Legacy later reverse-merged into NiMin Capital Corp., a shell company listed on the Toronto Stock Exchange. NiMin's listing on the NYSE Amex is pending.
At Pleito, the NiMin team applied their unique knowledge of gravel-packed natural completions in horizontal wells gained from their experience in Venezuela to drill four new wells. By heavy oil standards, the wells were successful even without EOR, producing 150 barrels per day. But as is typical with heavy oil, the wells declined rapidly. Even with an anticipated 14% to 15% recovery rate, Cottman sought a way to enhance recovery further.
In the 1950s, when the field was first discovered, Humble Oil (later Exxon Corp.) had great success—for a while—with in situ fireflooding to reduce the viscosity of the oil. However, the process created coke, and over three to four air-injection cycles destroyed the wellbores. Knowing the oil was there for the taking, NiMin engineers began brainstorming.
A traditional waterflood would not work because the oil is too heavy. At 4,000 feet, the reservoir was too deep for conventional steam flooding, as the steam turns to water before reaching the oil. And CO2 injection was out, because California has no natural CO2 supply sources.
Instead, the company refined the fireflooding concept into a process it dubbed combined miscible drive (CMD). The CMD process involves injecting 100% oxygen and water as foam into the top of the reservoir, which creates steam and CO2 through wet combustion when it comes in contact with the oil.

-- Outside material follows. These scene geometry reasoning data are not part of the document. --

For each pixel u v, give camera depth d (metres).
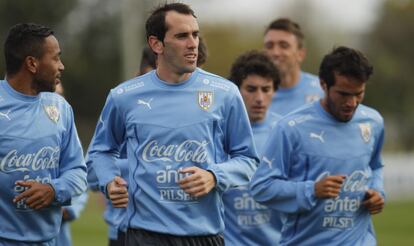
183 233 21.28
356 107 23.81
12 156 21.91
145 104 21.67
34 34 22.12
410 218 70.88
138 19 146.12
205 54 26.55
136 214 21.75
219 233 21.91
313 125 24.23
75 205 28.83
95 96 157.38
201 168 21.41
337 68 23.19
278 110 34.56
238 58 29.12
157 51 21.70
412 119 159.38
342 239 24.08
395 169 104.81
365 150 24.42
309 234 24.09
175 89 21.67
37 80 22.22
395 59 162.50
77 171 22.91
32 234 22.45
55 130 22.50
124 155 23.11
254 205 27.41
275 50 34.03
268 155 24.36
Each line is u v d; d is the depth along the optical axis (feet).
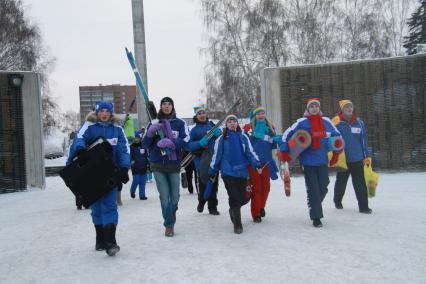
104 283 13.39
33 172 40.93
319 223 19.74
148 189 38.06
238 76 87.40
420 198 26.32
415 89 40.16
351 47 89.61
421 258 14.58
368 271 13.48
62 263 15.72
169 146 18.44
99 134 16.90
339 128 22.79
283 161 20.94
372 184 23.15
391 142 40.60
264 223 21.03
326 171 20.49
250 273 13.69
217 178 23.86
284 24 87.30
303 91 41.73
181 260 15.38
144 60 49.62
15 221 24.64
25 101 40.45
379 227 19.17
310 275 13.30
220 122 19.88
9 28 96.27
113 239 16.17
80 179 15.84
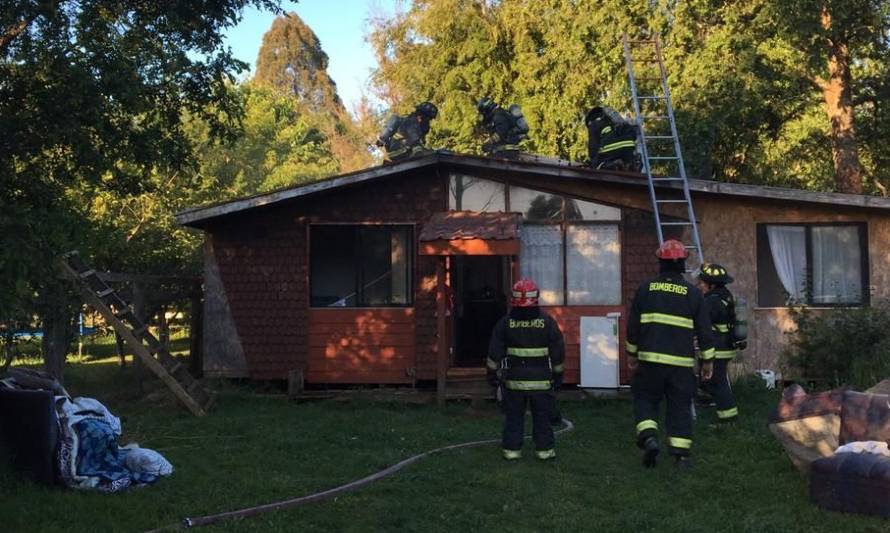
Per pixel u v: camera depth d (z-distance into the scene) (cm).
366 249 1157
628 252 1124
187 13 876
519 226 1037
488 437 812
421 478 635
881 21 1627
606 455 717
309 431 841
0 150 735
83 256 751
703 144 1700
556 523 518
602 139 1196
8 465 591
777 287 1132
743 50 1619
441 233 991
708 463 669
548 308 1130
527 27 2244
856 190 1712
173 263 1434
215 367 1141
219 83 959
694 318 652
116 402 1046
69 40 756
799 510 531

The steam and CO2 together reduce the viscosity of the oil, making it more mobile, which then flows down dip to the waiting horizontal wells.

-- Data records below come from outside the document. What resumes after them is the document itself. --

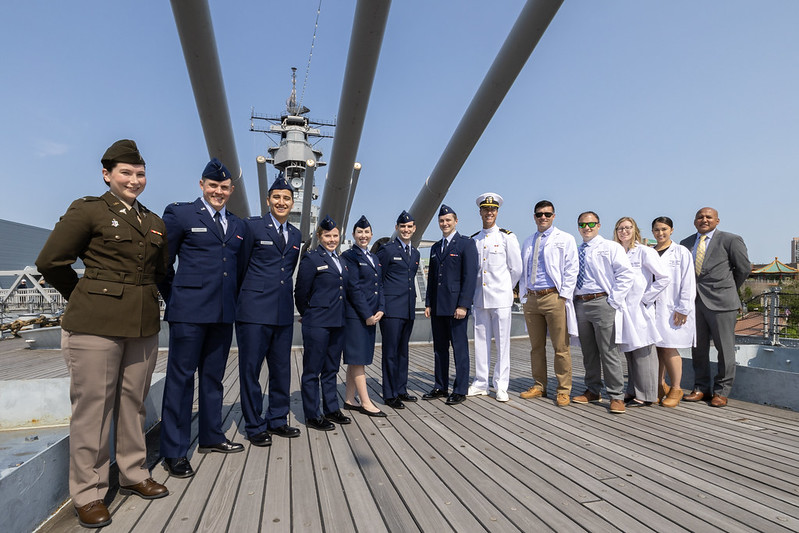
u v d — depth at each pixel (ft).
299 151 47.44
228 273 8.95
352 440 10.11
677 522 6.50
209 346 9.18
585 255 13.35
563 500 7.17
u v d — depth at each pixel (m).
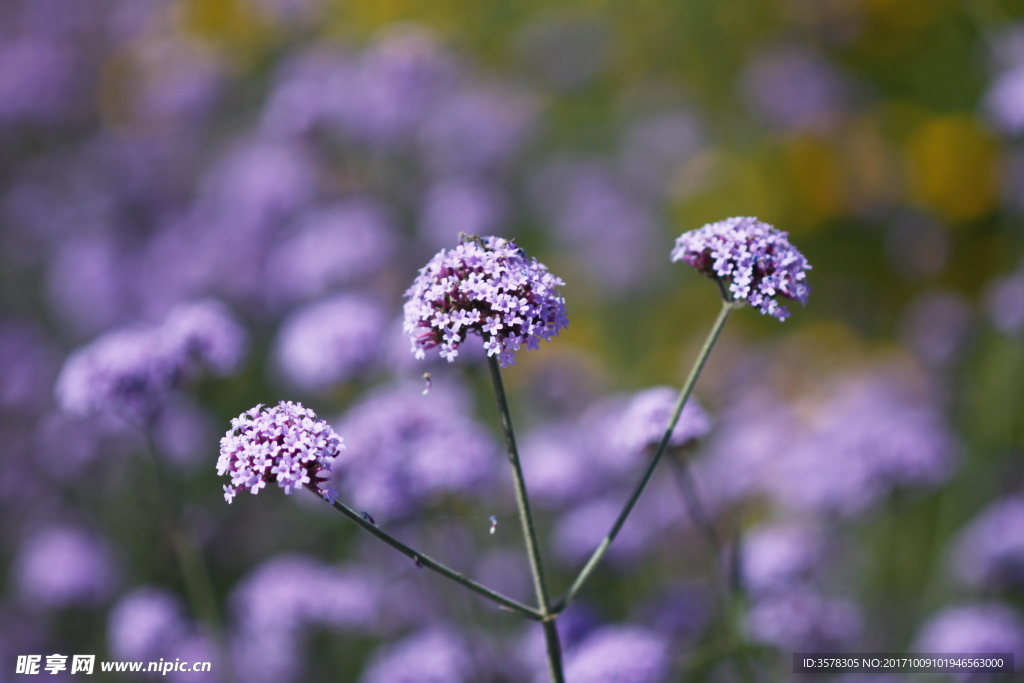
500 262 3.25
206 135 12.95
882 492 7.38
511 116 12.31
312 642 6.98
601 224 12.52
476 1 14.29
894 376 10.09
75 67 12.99
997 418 8.26
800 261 3.50
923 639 6.67
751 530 7.84
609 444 7.64
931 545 8.12
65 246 11.62
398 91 10.20
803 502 7.67
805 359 11.41
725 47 14.23
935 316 10.65
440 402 6.89
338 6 13.47
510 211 11.64
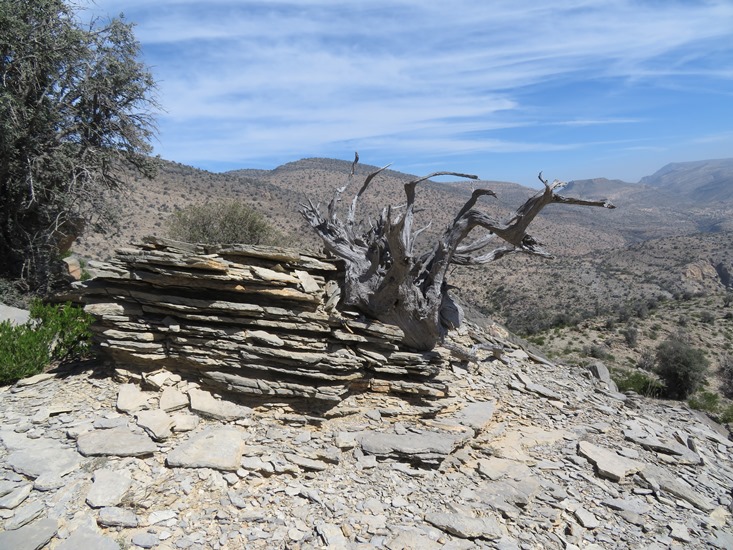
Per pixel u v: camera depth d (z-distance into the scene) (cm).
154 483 561
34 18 1619
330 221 974
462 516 589
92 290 778
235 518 528
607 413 1026
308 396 729
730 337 3753
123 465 580
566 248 9375
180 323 745
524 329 4347
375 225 977
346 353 764
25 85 1588
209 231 1848
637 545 604
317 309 776
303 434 699
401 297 820
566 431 900
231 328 743
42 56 1572
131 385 746
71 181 1678
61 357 895
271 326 736
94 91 1736
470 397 934
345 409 764
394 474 660
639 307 4650
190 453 605
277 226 4428
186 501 542
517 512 625
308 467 630
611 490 724
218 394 737
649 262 6844
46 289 1661
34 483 540
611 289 5825
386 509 587
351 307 843
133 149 1906
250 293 753
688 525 670
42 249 1723
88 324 885
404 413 788
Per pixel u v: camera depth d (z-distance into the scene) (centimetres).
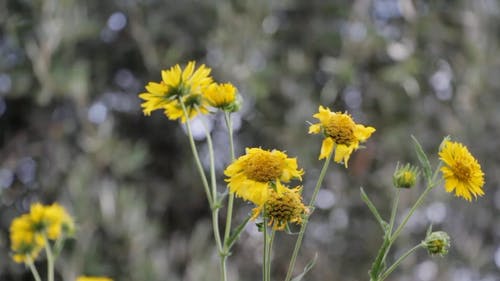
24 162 248
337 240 254
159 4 247
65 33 217
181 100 74
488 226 258
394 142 245
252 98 242
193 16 246
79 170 217
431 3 254
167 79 75
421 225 247
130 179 252
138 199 220
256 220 74
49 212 94
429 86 260
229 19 230
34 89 233
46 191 238
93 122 248
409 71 235
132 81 266
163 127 270
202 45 245
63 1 212
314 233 255
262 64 251
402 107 256
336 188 247
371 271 68
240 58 230
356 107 259
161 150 273
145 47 236
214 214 71
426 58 256
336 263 252
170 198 266
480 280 249
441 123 252
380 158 251
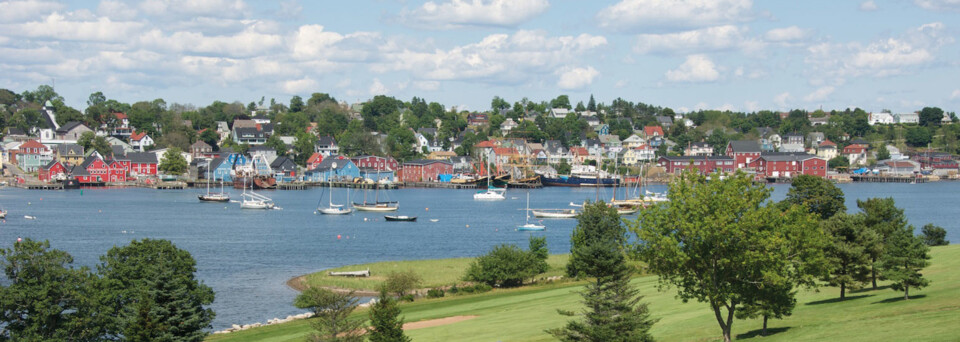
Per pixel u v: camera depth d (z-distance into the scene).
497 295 92.38
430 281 103.38
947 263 81.25
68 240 148.50
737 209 50.50
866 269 66.69
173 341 60.16
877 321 54.16
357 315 80.62
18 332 60.03
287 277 111.06
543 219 199.50
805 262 52.69
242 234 162.75
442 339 64.00
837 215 68.38
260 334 73.88
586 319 51.78
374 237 159.50
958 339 45.28
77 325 61.06
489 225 184.62
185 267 68.62
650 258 53.69
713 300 52.47
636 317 50.22
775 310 53.16
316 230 171.62
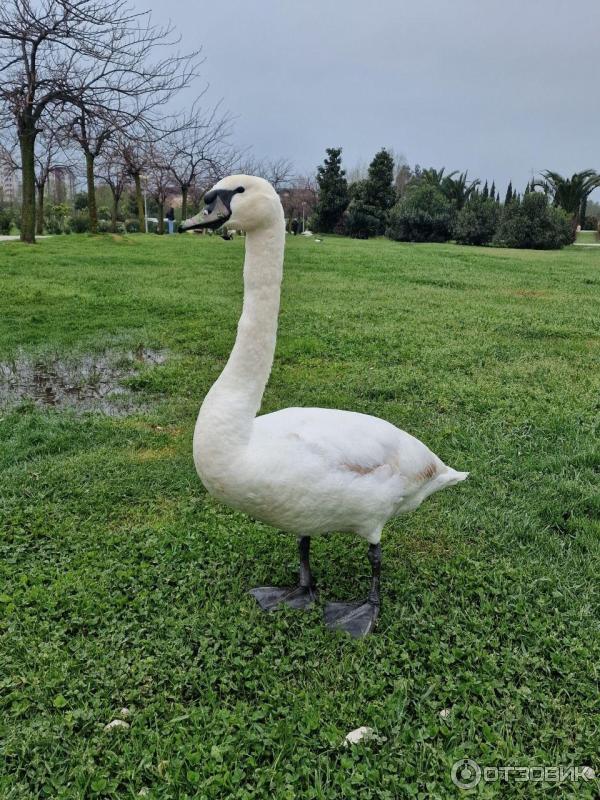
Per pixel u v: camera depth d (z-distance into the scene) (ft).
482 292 17.16
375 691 3.36
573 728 3.17
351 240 41.27
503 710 3.25
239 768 2.91
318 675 3.51
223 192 3.58
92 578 4.32
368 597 4.10
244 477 3.49
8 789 2.81
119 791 2.86
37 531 4.91
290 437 3.55
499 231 42.68
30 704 3.25
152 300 14.44
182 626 3.84
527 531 5.03
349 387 8.43
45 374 9.33
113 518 5.24
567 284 19.16
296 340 10.75
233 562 4.57
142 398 8.15
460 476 4.37
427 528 5.10
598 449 6.39
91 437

Sven Hagen, NiMin president, says, "The combination of having carbon dioxide in the reservoir, with steam generation and heat, is the primary component to getting the oil to move. It's a unique process of using pure oxygen and the way we've designed the well configuration with the injector."
The process has been awarded a patent.
NiMin began injecting foamed oxygen in June 2009. Initial response showed six months later when declines reversed to inclines, with some wells pushing above their initial production rates. Today, production stands at 250 barrels a day, well above the normal decline, says Cottman.

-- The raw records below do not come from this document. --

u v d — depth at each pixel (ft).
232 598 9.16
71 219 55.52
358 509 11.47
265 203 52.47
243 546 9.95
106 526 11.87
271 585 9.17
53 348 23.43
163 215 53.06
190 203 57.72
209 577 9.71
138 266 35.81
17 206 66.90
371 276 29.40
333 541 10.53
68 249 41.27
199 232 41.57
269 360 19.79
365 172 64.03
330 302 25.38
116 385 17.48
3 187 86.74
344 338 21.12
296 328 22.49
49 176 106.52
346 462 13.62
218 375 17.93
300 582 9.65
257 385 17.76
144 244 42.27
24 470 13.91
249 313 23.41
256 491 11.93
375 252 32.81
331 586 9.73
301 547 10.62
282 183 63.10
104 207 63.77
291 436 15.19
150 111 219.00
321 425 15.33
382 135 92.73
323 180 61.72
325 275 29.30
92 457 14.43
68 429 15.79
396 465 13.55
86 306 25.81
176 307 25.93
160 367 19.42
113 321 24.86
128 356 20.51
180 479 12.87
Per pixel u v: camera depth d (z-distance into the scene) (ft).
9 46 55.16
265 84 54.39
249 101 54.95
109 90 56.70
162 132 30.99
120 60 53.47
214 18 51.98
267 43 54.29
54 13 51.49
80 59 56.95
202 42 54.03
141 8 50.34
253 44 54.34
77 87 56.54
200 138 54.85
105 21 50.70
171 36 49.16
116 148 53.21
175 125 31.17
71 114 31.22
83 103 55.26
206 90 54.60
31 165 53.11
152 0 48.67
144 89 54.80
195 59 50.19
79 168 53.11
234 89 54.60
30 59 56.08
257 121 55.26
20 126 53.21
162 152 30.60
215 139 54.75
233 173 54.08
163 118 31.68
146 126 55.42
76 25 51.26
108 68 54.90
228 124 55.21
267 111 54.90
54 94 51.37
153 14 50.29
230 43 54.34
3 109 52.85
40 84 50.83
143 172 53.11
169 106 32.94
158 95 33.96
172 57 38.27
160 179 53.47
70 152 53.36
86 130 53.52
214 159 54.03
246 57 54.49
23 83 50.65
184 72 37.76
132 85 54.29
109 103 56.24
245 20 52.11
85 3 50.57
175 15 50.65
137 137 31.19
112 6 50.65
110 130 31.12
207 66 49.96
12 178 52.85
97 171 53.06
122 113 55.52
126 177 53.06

Even at this pilot stage, the project cash flows and is economic, he says. But he emphasizes the importance of getting production up and past a critical-mass level.
"We would like to see a few hundred barrels of additional response before proceeding to full-scale development," says Cottman. "That would be more meaningful."
The company is pumping 500,000 cubic feet of oxygen per day, trucked in from Los Angeles at $8 per Mcf. On-site production of oxygen is planned for 2012. "That will cut our oxygen costs in half and allow us to ramp up oxygen injection."
The company plans to double injection to 1 MMcf by year-end, and add another 500,000 cubic feet by first-quarter 2012. Capital costs this year will be minimal, as facilities and injection equipment are in place. Two vertical wells are scheduled this year that will be completed with hydraulic fracturing to compare recovery rates with the unfractured horizontal wells. A total of 17 wells are planned to reach full development.
NiMin estimates additional recovery from CMD of between 20% and 50% of the oil in place.
Cottman has identified 165 U.S. oilfields he believes are candidates for the technology, and he's willing to trade technology for working interests in them.
"We're looking for joint ventures where we can use our CMD technology as an entreé into older fields that we believe are underdeveloped. In California alone, several billion barrels of oil remain below 2,000 feet that we know are there, and we want to use CMD to recover those deeper barrels."